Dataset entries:
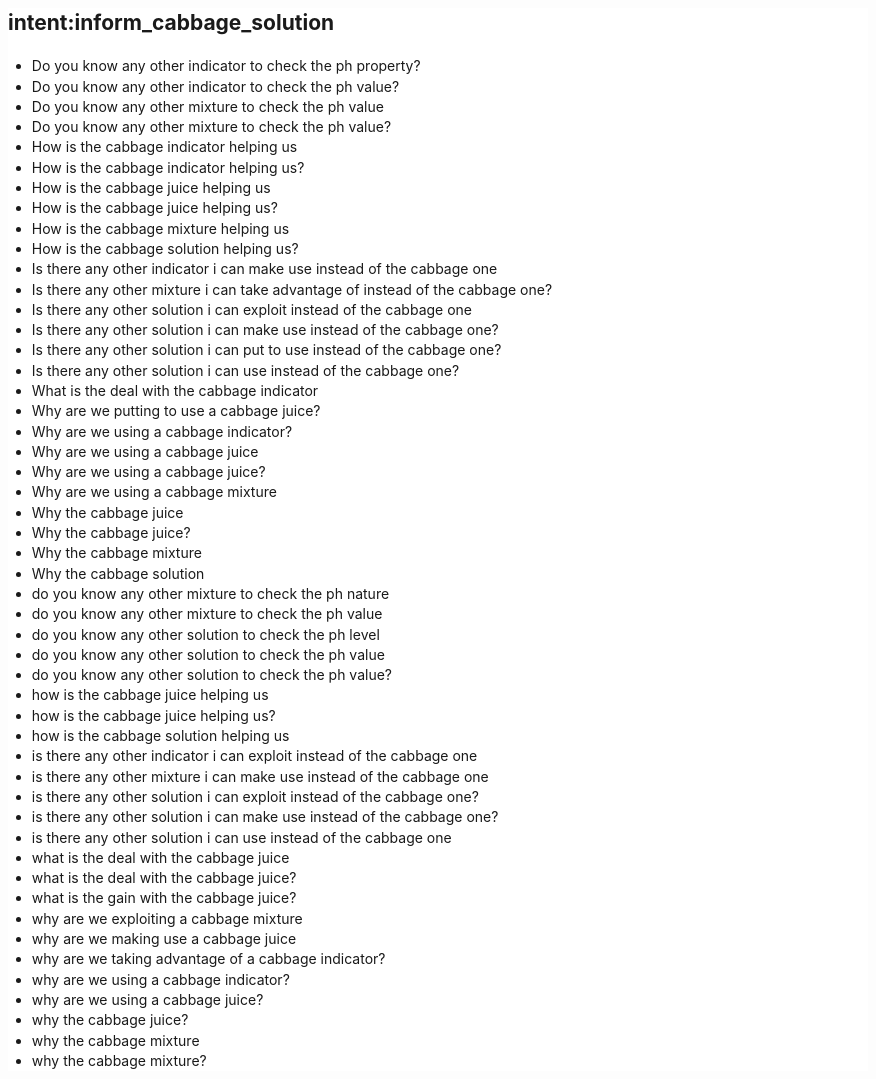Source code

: ## intent:inform_cabbage_solution
- Do you know any other indicator to check the ph property?
- Do you know any other indicator to check the ph value?
- Do you know any other mixture to check the ph value
- Do you know any other mixture to check the ph value?
- How is the cabbage indicator helping us
- How is the cabbage indicator helping us?
- How is the cabbage juice helping us
- How is the cabbage juice helping us?
- How is the cabbage mixture helping us
- How is the cabbage solution helping us?
- Is there any other indicator i can make use instead of the cabbage one
- Is there any other mixture i can take advantage of instead of the cabbage one?
- Is there any other solution i can exploit instead of the cabbage one
- Is there any other solution i can make use instead of the cabbage one?
- Is there any other solution i can put to use instead of the cabbage one?
- Is there any other solution i can use instead of the cabbage one?
- What is the deal with the cabbage indicator
- Why are we putting to use a cabbage juice?
- Why are we using a cabbage indicator?
- Why are we using a cabbage juice
- Why are we using a cabbage juice?
- Why are we using a cabbage mixture
- Why the cabbage juice
- Why the cabbage juice?
- Why the cabbage mixture
- Why the cabbage solution
- do you know any other mixture to check the ph nature
- do you know any other mixture to check the ph value
- do you know any other solution to check the ph level
- do you know any other solution to check the ph value
- do you know any other solution to check the ph value?
- how is the cabbage juice helping us
- how is the cabbage juice helping us?
- how is the cabbage solution helping us
- is there any other indicator i can exploit instead of the cabbage one
- is there any other mixture i can make use instead of the cabbage one
- is there any other solution i can exploit instead of the cabbage one?
- is there any other solution i can make use instead of the cabbage one?
- is there any other solution i can use instead of the cabbage one
- what is the deal with the cabbage juice
- what is the deal with the cabbage juice?
- what is the gain with the cabbage juice?
- why are we exploiting a cabbage mixture
- why are we making use a cabbage juice
- why are we taking advantage of a cabbage indicator?
- why are we using a cabbage indicator?
- why are we using a cabbage juice?
- why the cabbage juice?
- why the cabbage mixture
- why the cabbage mixture?
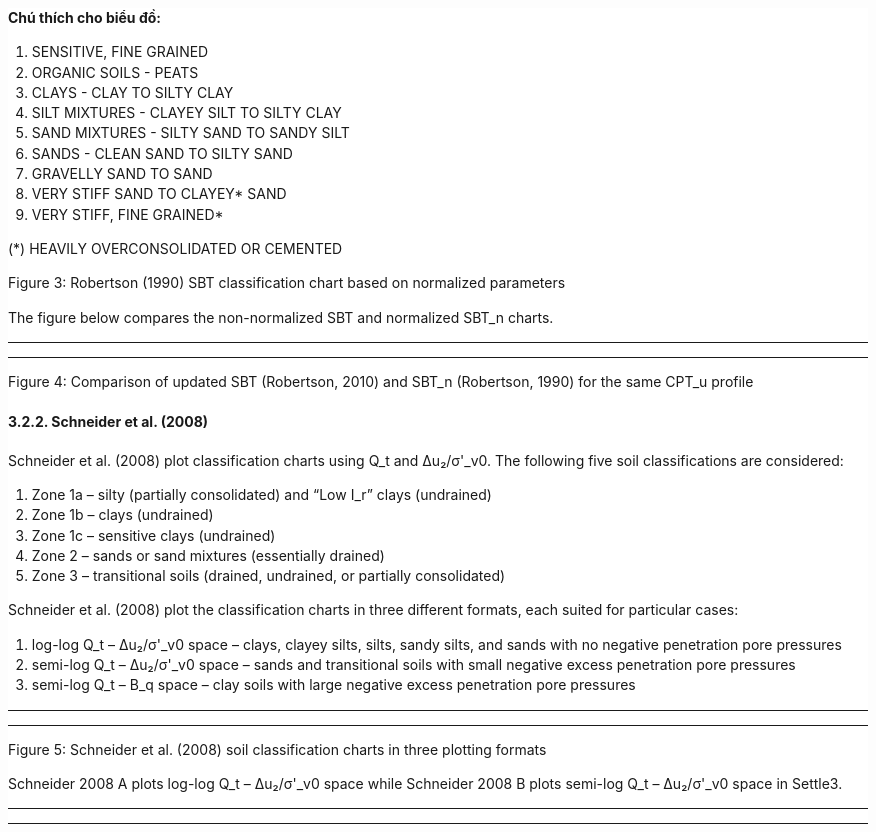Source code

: **Chú thích cho biểu đồ:**

1.  SENSITIVE, FINE GRAINED
2.  ORGANIC SOILS - PEATS
3.  CLAYS - CLAY TO SILTY CLAY
4.  SILT MIXTURES - CLAYEY SILT TO SILTY CLAY
5.  SAND MIXTURES - SILTY SAND TO SANDY SILT
6.  SANDS - CLEAN SAND TO SILTY SAND
7.  GRAVELLY SAND TO SAND
8.  VERY STIFF SAND TO CLAYEY* SAND
9.  VERY STIFF, FINE GRAINED*

(\*) HEAVILY OVERCONSOLIDATED OR CEMENTED

Figure 3: Robertson (1990) SBT classification chart based on normalized parameters

The figure below compares the non-normalized SBT and normalized SBT_n charts.

---


***

Figure 4: Comparison of updated SBT (Robertson, 2010) and SBT_n (Robertson, 1990) for the same CPT_u profile

#### 3.2.2. Schneider et al. (2008)
Schneider et al. (2008) plot classification charts using Q_t and Δu₂/σ'_v0. The following five soil classifications are considered:

1.  Zone 1a – silty (partially consolidated) and “Low I_r” clays (undrained)
2.  Zone 1b – clays (undrained)
3.  Zone 1c – sensitive clays (undrained)
4.  Zone 2 – sands or sand mixtures (essentially drained)
5.  Zone 3 – transitional soils (drained, undrained, or partially consolidated)

Schneider et al. (2008) plot the classification charts in three different formats, each suited for particular cases:
1.  log-log Q_t – Δu₂/σ'_v0 space – clays, clayey silts, silts, sandy silts, and sands with no negative penetration pore pressures
2.  semi-log Q_t – Δu₂/σ'_v0 space – sands and transitional soils with small negative excess penetration pore pressures
3.  semi-log Q_t – B_q space – clay soils with large negative excess penetration pore pressures

---


***

Figure 5: Schneider et al. (2008) soil classification charts in three plotting formats

Schneider 2008 A plots log-log Q_t – Δu₂/σ'_v0 space while Schneider 2008 B plots semi-log Q_t – Δu₂/σ'_v0 space in Settle3.

---


***
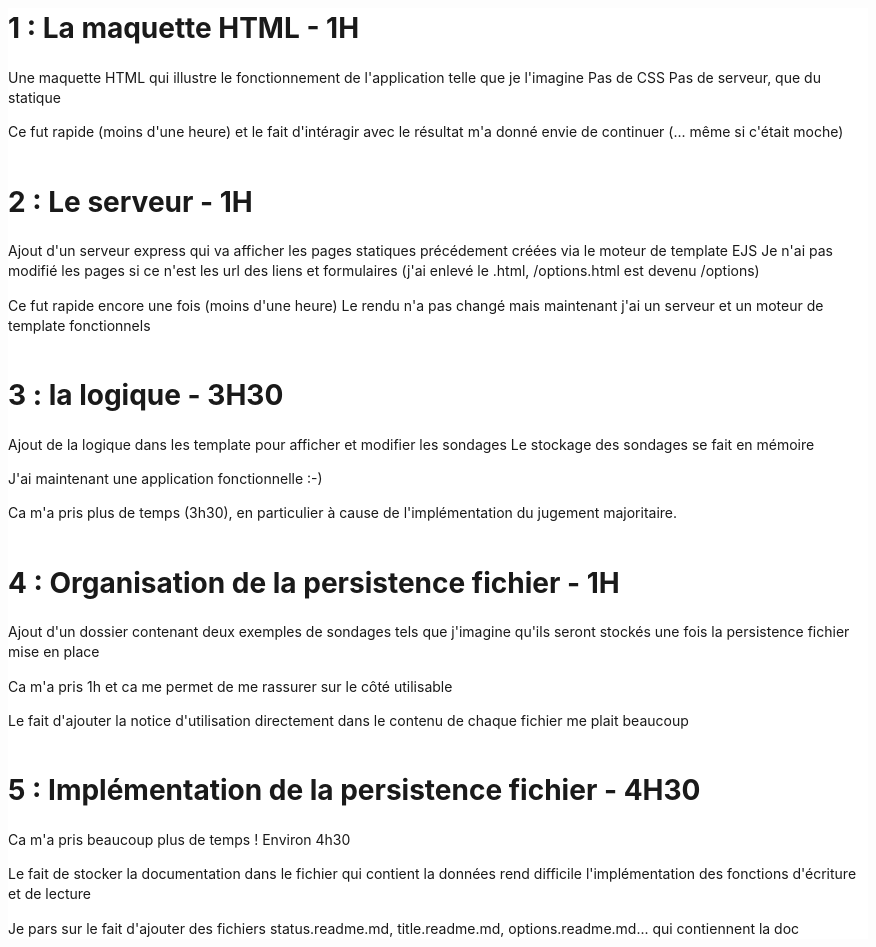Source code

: # 1 : La maquette HTML - 1H

Une maquette HTML qui illustre le fonctionnement de l'application telle que je l'imagine
Pas de CSS
Pas de serveur, que du statique

Ce fut rapide (moins d'une heure) et le fait d'intéragir avec le résultat m'a donné envie
de continuer (... même si c'était moche)

# 2 : Le serveur - 1H

Ajout d'un serveur express qui va afficher les pages statiques précédement créées
via le moteur de template EJS
Je n'ai pas modifié les pages si ce n'est les url des liens et formulaires
(j'ai enlevé le .html, /options.html est devenu /options)

Ce fut rapide encore une fois (moins d'une heure)
Le rendu n'a pas changé mais maintenant j'ai un serveur et
un moteur de template fonctionnels

# 3 : la logique - 3H30

Ajout de la logique dans les template pour afficher et modifier les sondages
Le stockage des sondages se fait en mémoire

J'ai maintenant une application fonctionnelle :-)

Ca m'a pris plus de temps (3h30), en particulier à cause
de l'implémentation du jugement majoritaire.

# 4 : Organisation de la persistence fichier - 1H

Ajout d'un dossier contenant deux exemples de sondages tels que j'imagine qu'ils seront stockés
une fois la persistence fichier mise en place

Ca m'a pris 1h et ca me permet de me rassurer sur le côté utilisable

Le fait d'ajouter la notice d'utilisation directement dans le contenu de chaque fichier me plait beaucoup

# 5 : Implémentation de la persistence fichier - 4H30

Ca m'a pris beaucoup plus de temps ! Environ 4h30

Le fait de stocker la documentation dans le fichier qui contient la données rend difficile l'implémentation
des fonctions d'écriture et de lecture

Je pars sur le fait d'ajouter des fichiers status.readme.md, title.readme.md, options.readme.md... qui
contiennent la doc
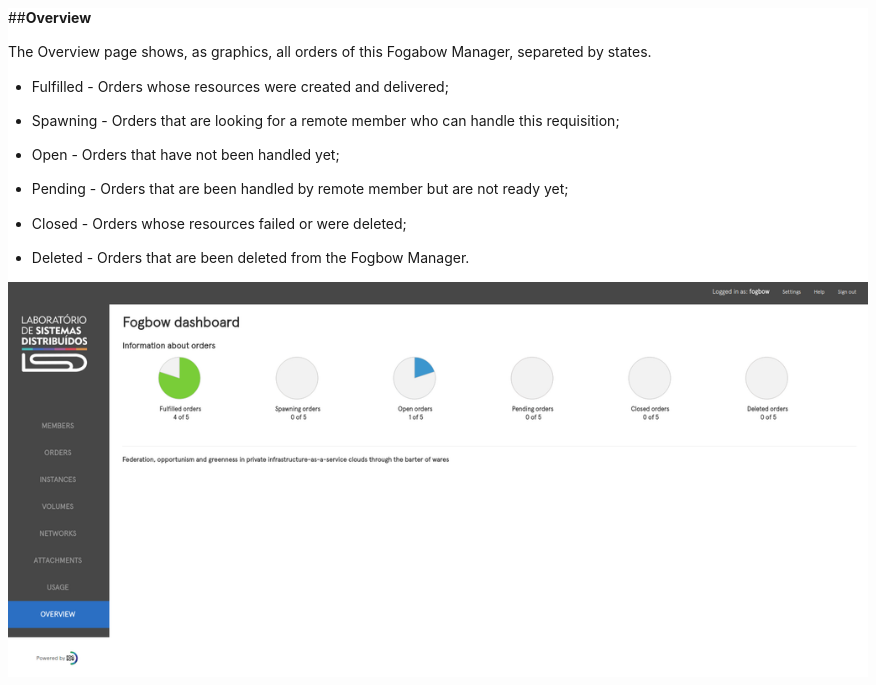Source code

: ##**Overview**

The Overview page shows, as graphics, all orders of this Fogabow Manager, separeted by states.

- Fulfilled - Orders whose resources were created and delivered;

- Spawning - Orders that are looking for a remote member who can handle this requisition;

- Open - Orders that have not been handled yet;

- Pending - Orders that are been handled by remote member but are not ready yet;

- Closed - Orders whose resources failed or were deleted;

- Deleted - Orders that are been deleted from the Fogbow Manager.

![alt logo](../images/dashboard/overviewPage.png "Create Attachment")
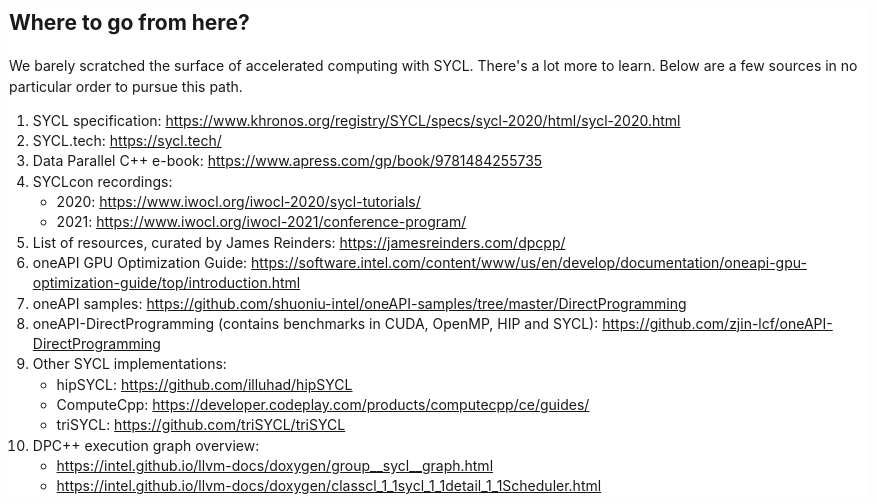 ## Where to go from here?

We barely scratched the surface of accelerated computing with SYCL. There's a
lot more to learn. Below are a few sources in no particular order to pursue
this path.

1. SYCL specification: https://www.khronos.org/registry/SYCL/specs/sycl-2020/html/sycl-2020.html
2. SYCL.tech: https://sycl.tech/
3. Data Parallel C++ e-book: https://www.apress.com/gp/book/9781484255735
4. SYCLcon recordings:
   - 2020: https://www.iwocl.org/iwocl-2020/sycl-tutorials/
   - 2021: https://www.iwocl.org/iwocl-2021/conference-program/
5. List of resources, curated by James Reinders: https://jamesreinders.com/dpcpp/
6. oneAPI GPU Optimization Guide: https://software.intel.com/content/www/us/en/develop/documentation/oneapi-gpu-optimization-guide/top/introduction.html
7. oneAPI samples: https://github.com/shuoniu-intel/oneAPI-samples/tree/master/DirectProgramming
8. oneAPI-DirectProgramming (contains benchmarks in CUDA, OpenMP, HIP and SYCL): https://github.com/zjin-lcf/oneAPI-DirectProgramming
9. Other SYCL implementations:
   - hipSYCL: https://github.com/illuhad/hipSYCL
   - ComputeCpp: https://developer.codeplay.com/products/computecpp/ce/guides/
   - triSYCL: https://github.com/triSYCL/triSYCL
10. DPC++ execution graph overview:
    - https://intel.github.io/llvm-docs/doxygen/group__sycl__graph.html
    - https://intel.github.io/llvm-docs/doxygen/classcl_1_1sycl_1_1detail_1_1Scheduler.html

**TO DO:** For the records above, tally the lines in which "helping" appears, and give the number by itself.

**SOLUTION TO THE PROBLEM:** 9